Так на ринге сходятся новичок и опытный турнирный боец. Первые же обмены ударами заставляют новичка забывать все, чему его учили на тренировках, заставляют бросаться на соперника буквально очертя голову, а тот бьет и бьет, и не просто бьет, а бьет жестоко, насмерть, презрев все правила турнирного боя, и нет судьи, который бы прервал поединок, и даже выброшенное тренером на канаты полотенце не останавливает избиения.
Красников прошел через все это как в спорте, так и на войне. Теперь-то, избавившись от недоумения и наивных ожиданий первых месяцев войны, насмотревшись на немцев вблизи и поняв, что это совсем не те немцы, которые жили в его представлении о них, он узнал наконец настоящую цену как войне, как самому себе, так и солдату, которым командовал, научился внушать новобранцу уверенность в своих силах и бесстрашие перед врагом.
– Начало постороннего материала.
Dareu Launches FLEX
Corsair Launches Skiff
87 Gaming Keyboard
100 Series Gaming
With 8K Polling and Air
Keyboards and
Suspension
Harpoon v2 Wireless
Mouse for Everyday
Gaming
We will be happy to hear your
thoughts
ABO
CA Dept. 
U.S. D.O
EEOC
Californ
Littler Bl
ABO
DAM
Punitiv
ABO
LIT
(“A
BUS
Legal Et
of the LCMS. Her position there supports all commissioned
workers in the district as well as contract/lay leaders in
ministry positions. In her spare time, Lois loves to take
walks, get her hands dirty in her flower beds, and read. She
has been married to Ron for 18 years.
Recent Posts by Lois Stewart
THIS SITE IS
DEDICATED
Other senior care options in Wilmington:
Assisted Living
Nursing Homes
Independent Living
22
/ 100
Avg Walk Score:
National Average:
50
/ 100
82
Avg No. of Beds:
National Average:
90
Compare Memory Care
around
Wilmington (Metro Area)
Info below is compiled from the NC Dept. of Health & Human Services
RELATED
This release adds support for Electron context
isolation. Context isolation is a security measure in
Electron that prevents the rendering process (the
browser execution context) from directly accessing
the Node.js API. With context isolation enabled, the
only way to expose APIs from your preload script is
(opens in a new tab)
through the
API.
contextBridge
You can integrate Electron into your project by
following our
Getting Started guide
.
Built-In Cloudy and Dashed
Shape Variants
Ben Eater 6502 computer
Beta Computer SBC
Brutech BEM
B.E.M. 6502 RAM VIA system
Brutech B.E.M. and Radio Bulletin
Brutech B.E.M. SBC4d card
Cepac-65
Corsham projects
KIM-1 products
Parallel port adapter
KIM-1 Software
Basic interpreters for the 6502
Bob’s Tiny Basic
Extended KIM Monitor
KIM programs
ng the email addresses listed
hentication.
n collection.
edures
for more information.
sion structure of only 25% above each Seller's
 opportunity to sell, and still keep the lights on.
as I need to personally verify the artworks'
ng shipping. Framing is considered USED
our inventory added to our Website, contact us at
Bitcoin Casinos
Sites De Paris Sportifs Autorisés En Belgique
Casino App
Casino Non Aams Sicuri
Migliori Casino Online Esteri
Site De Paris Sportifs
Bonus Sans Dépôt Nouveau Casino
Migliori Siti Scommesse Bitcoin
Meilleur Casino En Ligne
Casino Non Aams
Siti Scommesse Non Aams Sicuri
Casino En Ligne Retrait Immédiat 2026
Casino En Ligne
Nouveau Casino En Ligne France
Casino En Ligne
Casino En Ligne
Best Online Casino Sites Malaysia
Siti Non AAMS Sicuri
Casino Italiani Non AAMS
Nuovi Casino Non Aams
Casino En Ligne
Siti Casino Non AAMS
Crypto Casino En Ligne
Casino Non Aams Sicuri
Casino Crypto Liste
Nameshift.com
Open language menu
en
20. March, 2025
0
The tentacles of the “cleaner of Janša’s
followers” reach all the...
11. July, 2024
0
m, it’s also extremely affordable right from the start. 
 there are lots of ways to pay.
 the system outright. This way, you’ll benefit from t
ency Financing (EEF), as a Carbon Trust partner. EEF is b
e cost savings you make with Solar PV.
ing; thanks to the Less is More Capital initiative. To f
Он узнал, что уверенность и бесстрашие не появляются на пустом месте, что они подготовлены всем предыдущим ходом войны, нашими поражениями и победами над врагом, и, самое, пожалуй, важное — присутствием рядом с новобранцем бывалых солдат, прошедших огонь, воду и медные трубы.
В его нынешней роте таких ветеранов, может быть, и нет. А если есть, то единицы, и те держатся в тени. Все остальные знали одни лишь поражения.
Всю ночь, меняясь с другими группами и отдыхая в помещении комендатуры по часу-полтора, Красников со своими солдатами ходил вдоль железной дороги. Высоко в темном небе среди крупных звезд висела полупрозрачная луна, в ее свете убогий поселок следил за патрулями темными окошками голубых мазанок. Ни собачьего бреха, ни петушиного крика за всю ночь, ни случайного прохожего. А рядом, на железнодорожных путях, шла своя жизнь: свистели маневровые «кукушки», громыхали сцеплениями вагоны, стучали по рельсам колеса, шипел пар, из депо доносились надсадные удары железа по железу…
За ночь больше не случилось поговорить, и хотя любопытство к Гаврилову и его товарищам лишь усилилось, Красников решил, что для пользы Гаврилова он свое любопытство должен попридержать. У его подчиненных есть, видать, такие больные места, которые лучше не бередить с наскоку: ясности от этого не прибавится, а вопросов может возникнуть столько, что ни один мудрец на них не ответит.
Глава 13
Под утро у группы Красникова выпал в патрулировании перерыв. Он и его солдаты получили по кружке крутого кипятку, по куску ржаного хлеба и граненый стакан с крупной серой солью. Молча съели посоленный хлеб, запивая кипятком. После чего Красников сложил шинель, постелил ее на лавку, в изголовье положил какую-то толстую книгу в серой обложке, лег, глянул в ту сторону, где укладывались его солдаты, закрыл глаза и сразу же провалился в глубокий сон.
Он, кажется, и не спал нисколько, как его тряхнули за плечо — Красников тут же сел и окунулся в тот характерный шум, состоящий из шорохов, скрипов, покашливаний, бряцания оружия, которые сопровождают разбуженных по срочной надобности военных людей. И Красников тоже вскочил, ни о чем не спрашивая, сунул руки в рукава шинели и уже под шинелью, на ходу, расстегнул ремень, выдернул его вместе с кобурой и подпоясался поверх шинели.
Собирались молча, а в прямоугольнике дверей стоял майор-танкист, помощник коменданта, и нетерпеливо отбивал секунды кулаком по дверному косяку. Прошло полминуты, а все уже были одеты, стояли плечом к плечу.
— Быстро за мной! — приказал майор, и все, кто в это время находился в комендатуре, кинулись к выходу.